Confiscation des passeports des apprentis djihadistes, assignation à résidence des suspects, contrôle policier des passagers en partance ou en provenance de Syrie et d'Irak... Le premier ministre britannique, David Cameron, doit détailler, lundi 1er septembre devant le Parlement, une nouvelle panoplie législative destinée, selon lui, à contrer la menace terroriste que font courir les jeunes Britanniques enrôlés par l'Etat islamique (EI) susceptibles de frapper leur pays d'origine.

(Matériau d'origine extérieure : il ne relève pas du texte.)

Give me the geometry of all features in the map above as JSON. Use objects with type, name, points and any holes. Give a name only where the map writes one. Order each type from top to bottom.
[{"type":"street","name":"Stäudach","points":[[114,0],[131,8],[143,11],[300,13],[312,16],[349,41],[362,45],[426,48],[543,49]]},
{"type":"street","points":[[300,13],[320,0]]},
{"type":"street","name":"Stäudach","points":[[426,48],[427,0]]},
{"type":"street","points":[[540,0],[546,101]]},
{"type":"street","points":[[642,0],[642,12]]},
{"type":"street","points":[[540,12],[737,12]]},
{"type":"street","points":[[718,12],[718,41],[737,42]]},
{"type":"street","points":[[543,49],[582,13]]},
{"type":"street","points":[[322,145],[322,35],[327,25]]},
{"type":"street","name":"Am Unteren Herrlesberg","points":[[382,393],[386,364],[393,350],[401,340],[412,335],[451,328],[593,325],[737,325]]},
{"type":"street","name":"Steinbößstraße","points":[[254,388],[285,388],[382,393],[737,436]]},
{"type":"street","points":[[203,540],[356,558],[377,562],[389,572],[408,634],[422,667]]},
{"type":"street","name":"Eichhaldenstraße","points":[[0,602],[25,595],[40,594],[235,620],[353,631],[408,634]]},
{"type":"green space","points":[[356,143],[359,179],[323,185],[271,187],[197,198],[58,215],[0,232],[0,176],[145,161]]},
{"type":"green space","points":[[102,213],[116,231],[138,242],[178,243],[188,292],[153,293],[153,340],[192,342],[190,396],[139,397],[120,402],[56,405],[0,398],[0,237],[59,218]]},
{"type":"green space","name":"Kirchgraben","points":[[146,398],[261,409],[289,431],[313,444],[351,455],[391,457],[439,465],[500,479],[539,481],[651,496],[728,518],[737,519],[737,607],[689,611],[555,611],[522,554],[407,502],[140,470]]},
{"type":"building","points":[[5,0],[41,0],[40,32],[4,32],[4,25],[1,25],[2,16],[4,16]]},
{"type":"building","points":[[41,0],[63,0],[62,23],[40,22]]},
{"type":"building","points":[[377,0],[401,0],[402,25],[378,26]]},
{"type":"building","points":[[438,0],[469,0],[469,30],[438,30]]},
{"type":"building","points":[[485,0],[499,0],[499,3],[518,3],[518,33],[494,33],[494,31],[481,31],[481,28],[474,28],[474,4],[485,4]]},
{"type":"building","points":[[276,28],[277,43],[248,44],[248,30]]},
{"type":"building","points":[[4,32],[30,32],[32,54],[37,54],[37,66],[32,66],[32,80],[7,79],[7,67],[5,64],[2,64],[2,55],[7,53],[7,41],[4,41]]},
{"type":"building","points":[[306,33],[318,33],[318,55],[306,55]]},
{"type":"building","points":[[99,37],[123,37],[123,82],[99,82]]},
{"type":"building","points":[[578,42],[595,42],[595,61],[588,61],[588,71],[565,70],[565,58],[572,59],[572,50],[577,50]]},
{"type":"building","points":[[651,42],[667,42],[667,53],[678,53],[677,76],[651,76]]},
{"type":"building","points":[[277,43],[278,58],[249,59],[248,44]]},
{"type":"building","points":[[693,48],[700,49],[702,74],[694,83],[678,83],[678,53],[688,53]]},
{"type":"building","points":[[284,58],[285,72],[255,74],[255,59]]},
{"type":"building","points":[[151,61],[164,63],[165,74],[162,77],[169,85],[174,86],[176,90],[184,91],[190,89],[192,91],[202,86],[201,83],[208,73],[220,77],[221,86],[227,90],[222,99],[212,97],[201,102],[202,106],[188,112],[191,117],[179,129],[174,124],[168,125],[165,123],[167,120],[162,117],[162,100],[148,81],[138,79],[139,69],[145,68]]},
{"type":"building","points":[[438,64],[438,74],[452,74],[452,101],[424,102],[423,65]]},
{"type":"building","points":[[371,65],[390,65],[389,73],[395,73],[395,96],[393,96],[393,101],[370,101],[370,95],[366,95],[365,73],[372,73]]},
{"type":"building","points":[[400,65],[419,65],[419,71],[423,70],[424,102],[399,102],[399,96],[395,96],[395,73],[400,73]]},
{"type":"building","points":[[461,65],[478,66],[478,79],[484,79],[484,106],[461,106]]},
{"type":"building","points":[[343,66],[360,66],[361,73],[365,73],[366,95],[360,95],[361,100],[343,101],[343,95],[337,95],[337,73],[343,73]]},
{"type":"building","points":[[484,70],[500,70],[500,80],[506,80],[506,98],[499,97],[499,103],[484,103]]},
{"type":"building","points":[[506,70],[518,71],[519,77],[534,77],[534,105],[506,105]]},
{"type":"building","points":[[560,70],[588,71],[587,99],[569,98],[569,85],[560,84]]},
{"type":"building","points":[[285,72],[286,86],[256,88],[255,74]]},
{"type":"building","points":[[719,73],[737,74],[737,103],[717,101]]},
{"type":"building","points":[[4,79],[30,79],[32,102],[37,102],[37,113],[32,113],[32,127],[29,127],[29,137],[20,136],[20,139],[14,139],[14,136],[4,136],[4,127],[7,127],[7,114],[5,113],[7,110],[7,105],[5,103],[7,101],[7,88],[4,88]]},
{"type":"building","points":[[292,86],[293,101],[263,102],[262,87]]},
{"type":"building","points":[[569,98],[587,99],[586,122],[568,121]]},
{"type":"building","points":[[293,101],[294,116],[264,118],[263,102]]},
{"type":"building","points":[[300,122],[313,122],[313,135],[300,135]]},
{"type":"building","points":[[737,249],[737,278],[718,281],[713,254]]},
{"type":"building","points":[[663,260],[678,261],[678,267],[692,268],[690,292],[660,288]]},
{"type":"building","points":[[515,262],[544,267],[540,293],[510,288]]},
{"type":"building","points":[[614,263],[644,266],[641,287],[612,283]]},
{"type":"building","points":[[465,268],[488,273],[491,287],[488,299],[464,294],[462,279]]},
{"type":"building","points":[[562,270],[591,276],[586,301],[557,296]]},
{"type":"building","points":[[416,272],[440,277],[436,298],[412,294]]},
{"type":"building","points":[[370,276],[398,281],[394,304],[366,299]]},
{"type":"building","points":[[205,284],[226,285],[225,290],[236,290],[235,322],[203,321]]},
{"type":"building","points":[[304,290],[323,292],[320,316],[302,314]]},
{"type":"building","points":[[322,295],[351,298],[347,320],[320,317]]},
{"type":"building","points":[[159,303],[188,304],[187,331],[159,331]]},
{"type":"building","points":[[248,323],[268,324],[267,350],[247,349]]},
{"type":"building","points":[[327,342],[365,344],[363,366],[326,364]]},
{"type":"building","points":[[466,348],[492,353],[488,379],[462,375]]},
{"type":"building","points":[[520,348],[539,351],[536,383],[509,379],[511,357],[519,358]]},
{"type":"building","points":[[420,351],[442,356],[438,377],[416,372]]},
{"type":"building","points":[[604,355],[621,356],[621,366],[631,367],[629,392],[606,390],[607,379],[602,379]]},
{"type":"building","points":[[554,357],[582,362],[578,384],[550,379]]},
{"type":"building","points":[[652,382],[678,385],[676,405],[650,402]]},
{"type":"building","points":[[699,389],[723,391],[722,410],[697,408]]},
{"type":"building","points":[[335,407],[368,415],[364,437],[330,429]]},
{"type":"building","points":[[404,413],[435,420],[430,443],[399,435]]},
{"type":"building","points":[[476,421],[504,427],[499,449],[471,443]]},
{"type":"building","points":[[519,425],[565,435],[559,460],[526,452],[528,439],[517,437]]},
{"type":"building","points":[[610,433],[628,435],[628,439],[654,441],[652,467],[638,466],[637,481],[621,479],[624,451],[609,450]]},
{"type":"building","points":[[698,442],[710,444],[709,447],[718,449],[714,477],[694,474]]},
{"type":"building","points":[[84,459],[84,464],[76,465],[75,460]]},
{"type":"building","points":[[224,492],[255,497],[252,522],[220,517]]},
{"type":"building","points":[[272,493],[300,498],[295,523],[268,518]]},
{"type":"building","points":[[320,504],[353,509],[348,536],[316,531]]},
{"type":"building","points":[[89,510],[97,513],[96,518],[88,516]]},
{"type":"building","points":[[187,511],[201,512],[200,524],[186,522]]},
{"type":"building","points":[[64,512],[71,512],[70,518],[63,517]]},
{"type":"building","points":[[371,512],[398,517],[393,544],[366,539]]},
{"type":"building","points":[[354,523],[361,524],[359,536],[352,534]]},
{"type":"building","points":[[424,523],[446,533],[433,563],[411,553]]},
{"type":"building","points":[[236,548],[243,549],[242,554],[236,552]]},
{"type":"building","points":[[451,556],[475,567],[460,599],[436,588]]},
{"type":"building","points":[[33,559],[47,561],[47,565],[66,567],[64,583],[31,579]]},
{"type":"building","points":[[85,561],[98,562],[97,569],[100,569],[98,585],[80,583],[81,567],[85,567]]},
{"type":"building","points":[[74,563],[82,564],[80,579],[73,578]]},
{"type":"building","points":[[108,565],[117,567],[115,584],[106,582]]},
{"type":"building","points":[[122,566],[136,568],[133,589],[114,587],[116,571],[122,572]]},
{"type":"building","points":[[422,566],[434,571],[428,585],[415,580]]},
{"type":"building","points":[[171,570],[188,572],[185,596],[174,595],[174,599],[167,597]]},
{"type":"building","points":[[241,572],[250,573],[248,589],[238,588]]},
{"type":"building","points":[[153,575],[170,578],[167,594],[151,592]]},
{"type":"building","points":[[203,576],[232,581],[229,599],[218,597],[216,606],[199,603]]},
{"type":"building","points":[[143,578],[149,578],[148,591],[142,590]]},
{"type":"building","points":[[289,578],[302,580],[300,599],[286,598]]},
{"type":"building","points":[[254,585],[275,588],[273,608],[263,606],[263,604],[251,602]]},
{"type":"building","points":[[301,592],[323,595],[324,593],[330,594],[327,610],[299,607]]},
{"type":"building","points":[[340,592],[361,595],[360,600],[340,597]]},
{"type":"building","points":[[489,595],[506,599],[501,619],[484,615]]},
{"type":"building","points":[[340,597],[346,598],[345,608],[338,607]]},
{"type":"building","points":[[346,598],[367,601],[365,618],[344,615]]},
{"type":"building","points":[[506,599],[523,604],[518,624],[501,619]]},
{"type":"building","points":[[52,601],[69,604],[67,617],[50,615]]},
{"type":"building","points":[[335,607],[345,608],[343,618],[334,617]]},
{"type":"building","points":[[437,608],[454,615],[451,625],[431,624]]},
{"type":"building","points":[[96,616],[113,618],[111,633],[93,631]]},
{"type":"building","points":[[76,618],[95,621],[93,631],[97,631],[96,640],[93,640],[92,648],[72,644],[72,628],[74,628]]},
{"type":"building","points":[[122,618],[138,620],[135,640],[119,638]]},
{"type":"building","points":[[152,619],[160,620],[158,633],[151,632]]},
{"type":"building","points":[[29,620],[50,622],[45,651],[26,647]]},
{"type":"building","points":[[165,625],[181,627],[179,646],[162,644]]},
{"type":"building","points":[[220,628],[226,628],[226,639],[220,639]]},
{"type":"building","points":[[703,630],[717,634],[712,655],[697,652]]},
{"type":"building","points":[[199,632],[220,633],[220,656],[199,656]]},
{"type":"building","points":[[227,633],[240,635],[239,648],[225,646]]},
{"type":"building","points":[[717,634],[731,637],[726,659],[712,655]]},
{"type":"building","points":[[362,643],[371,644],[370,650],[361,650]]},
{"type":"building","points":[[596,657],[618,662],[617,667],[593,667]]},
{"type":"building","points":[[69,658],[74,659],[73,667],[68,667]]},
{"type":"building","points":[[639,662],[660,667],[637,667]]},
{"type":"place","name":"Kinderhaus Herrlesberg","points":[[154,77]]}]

Depuis la révélation des origines anglaises de l'homme qui apparaît comme bourreau du journaliste américain James Foley dans la vidéo revendiquant son exécution, les pressions se sont multipliées, à droite comme à gauche, sur le premier ministre britannique pour réclamer un durcissement de la législation. Le terrorisme « n'est pas un problème nouveau en Grande-Bretagne, a rappelé M. Cameron vendredi. Mais, avec l'Etat islamique, nous sommes confrontés à la menace la plus grave que nous ayons jamais connue. » Les autorités estiment à « au moins 500 » le nombre de ressortissants britanniques partis « en Syrie et potentiellement en Irak » tandis que quelque 250 autres seraient déjà rentrés au Royaume-Uni.

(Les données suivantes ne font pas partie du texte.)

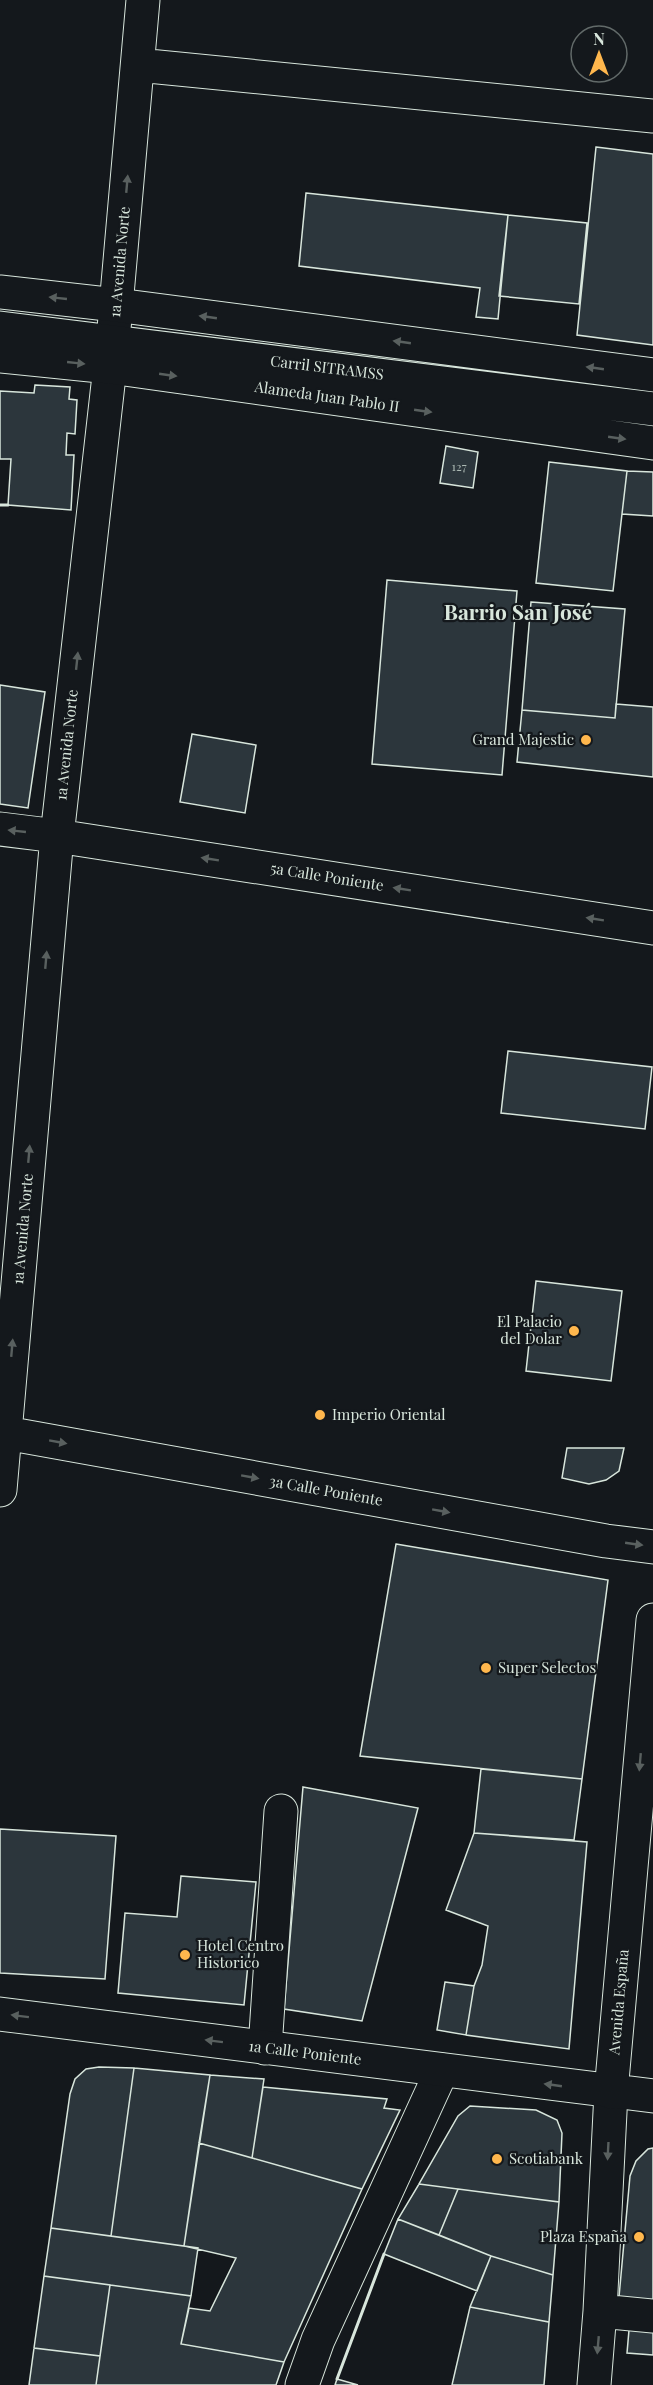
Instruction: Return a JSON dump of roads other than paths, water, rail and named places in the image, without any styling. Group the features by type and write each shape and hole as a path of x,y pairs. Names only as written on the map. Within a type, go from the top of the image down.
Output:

« DES TROUS DANS NOTRE ARSENAL » JURIDIQUE
Au moment où le premier ministre annonçait ainsi, vendredi, son intention de proposer une nouvelle législation antidjihadistes, le Royaume-Uni relevait de « substantiel » à « grave » son niveau d'alerte de sécurité. Ce changement, non perceptible par le public, signifie qu'une attaque est jugée « hautement probable ». Il est lié aux projets terroristes de djihadistes européens combattants en Irak ou en Syrie, même si la ministre de l'intérieur, Theresa May, a affirmé ne disposer d'aucun renseignement précis à ce sujet.

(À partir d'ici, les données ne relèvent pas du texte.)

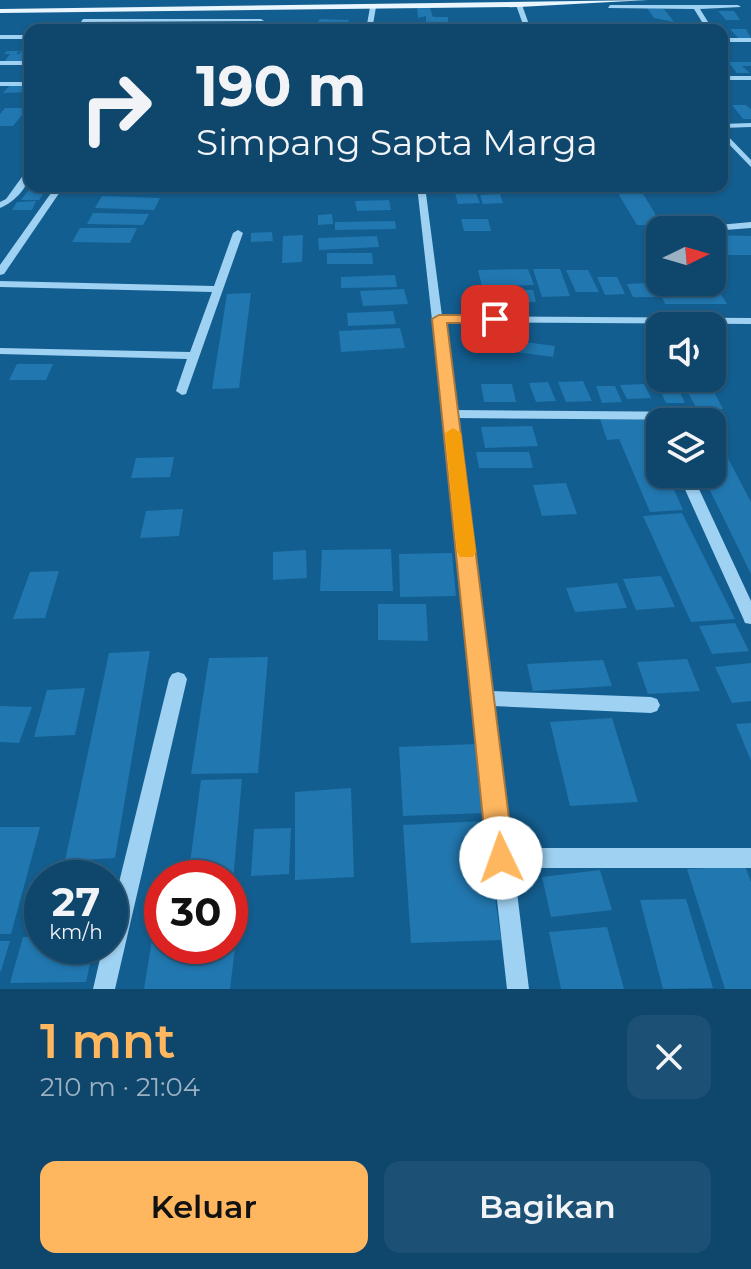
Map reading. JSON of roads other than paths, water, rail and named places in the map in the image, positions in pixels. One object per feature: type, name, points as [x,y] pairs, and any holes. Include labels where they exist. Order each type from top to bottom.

« Il est évident qu'il y a des trous dans notre arsenal » juridique, a admis David Cameron en annonçant un projet de loi destiné notamment à « faciliter la confiscation des passeports » et donc à empêcher les départs vers les zones de combat. Selon des informations divulguées par la presse, les dispositions qu'il doit annoncer lundi viseraient aussi à obtenir la collaboration de l'Allemagne et de la Turquie pour empêcher le retour des jeunes djihadistes et à faciliter la communication aux services de renseignement des identités collectées par les compagnies aériennes.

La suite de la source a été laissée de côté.